CION-FM
- Rivière-du-Loup, Quebec; Canada;
- Frequency: 103.7 MHz

Programming
- Language: French

Ownership
- Owner: Communications communautaires des Portages

History
- First air date: September 1982
- Last air date: September 30, 1987

= CION-FM (Rivière-du-Loup, Quebec) =

Former radio station in Rivière-du-Loup, Quebec, Canada

CION-FM was a French language radio station that operated on 103.7 MHz/FM in Rivière-du-Loup, Quebec, Canada.

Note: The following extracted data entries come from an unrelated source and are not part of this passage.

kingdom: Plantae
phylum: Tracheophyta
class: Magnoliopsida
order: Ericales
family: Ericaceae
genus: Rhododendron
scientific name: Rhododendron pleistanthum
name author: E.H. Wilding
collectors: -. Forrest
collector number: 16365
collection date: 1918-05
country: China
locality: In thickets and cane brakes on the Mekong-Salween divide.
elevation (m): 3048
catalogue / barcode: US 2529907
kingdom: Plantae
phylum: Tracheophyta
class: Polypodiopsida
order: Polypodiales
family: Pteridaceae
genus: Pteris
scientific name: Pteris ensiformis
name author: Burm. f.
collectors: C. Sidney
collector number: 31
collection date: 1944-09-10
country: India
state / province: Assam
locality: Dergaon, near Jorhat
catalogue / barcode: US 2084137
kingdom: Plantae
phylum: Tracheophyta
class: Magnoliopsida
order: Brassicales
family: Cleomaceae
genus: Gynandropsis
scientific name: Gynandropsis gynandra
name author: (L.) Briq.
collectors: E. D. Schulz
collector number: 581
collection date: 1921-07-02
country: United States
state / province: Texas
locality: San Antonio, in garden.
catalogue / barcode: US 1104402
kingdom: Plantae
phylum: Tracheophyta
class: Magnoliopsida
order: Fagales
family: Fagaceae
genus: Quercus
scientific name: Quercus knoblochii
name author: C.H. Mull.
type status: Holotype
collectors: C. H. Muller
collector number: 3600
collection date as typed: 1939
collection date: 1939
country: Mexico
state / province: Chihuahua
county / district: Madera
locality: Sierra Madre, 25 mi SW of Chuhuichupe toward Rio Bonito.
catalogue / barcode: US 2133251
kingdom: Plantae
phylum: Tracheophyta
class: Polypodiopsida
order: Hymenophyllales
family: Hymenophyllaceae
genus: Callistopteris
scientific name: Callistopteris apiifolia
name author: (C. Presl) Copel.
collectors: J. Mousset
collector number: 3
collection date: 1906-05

The station was unrelated to the current CION-FM in Quebec City.

==History==
===CION-FM under Des Portages===
In 1980, the CRTC denied an application to Communications communautaires des Portages ("Des Portages") for a community FM station at Rivière-du-Loup. If the application was approved, the station would have broadcast on 103.7 MHz with an effective radiated power of 60,000 watts. However, the CRTC would later look at Des Portages's application for a Class A channel at 103.7, instead of the proposed Class C frequency. On December 7, 1981, Des Portages was granted a licence for a new community FM station on 103.7 MHz with an effective radiated power of 60,000 watts.

CION-FM signed on the air in September 1982.

On September 17, 1987, the CRTC denied the application to renew the licence for CION-FM, due to serious and persistent compliance difficulties following numerous warnings by the CRTC, in regards to being in breach of the license's conditions in regards to quotas in music, spoken word content, and advertising restrictions, in addition to interventions by other area broadcasters due to unfair competition. The station was ordered to cease operation no later than September 30, 1987 the date on which its licence did expire and left the air.

===CION-FM under CION-FM, Inc.===
On November 4, 1988, the CRTC approved an application by another licensee, CION-FM Inc. to resume the operation of CION-FM, as a commercial French-language station, using the same facilities and parameters as the former station.

On March 14, 1990, the CRTC denied CION-FM's application to change its transmitter site from its then-current site on Mont Bleu on the South Shore of the St. Lawrence River, to Mont Grand-Fonds near La Malbaie on the North Shore. Six other broadcasters opposed the move, again, due to unfair competition that would reduce the potential audience on the south shore.

The new station was given until August 31, 1991 to go on the air. Despite delays in a federal court case that was settled in favour of CION, the station never commenced broadcasting; the broadcaster instead opted to have its licence revoked instead, which was granted on August 20, 1991.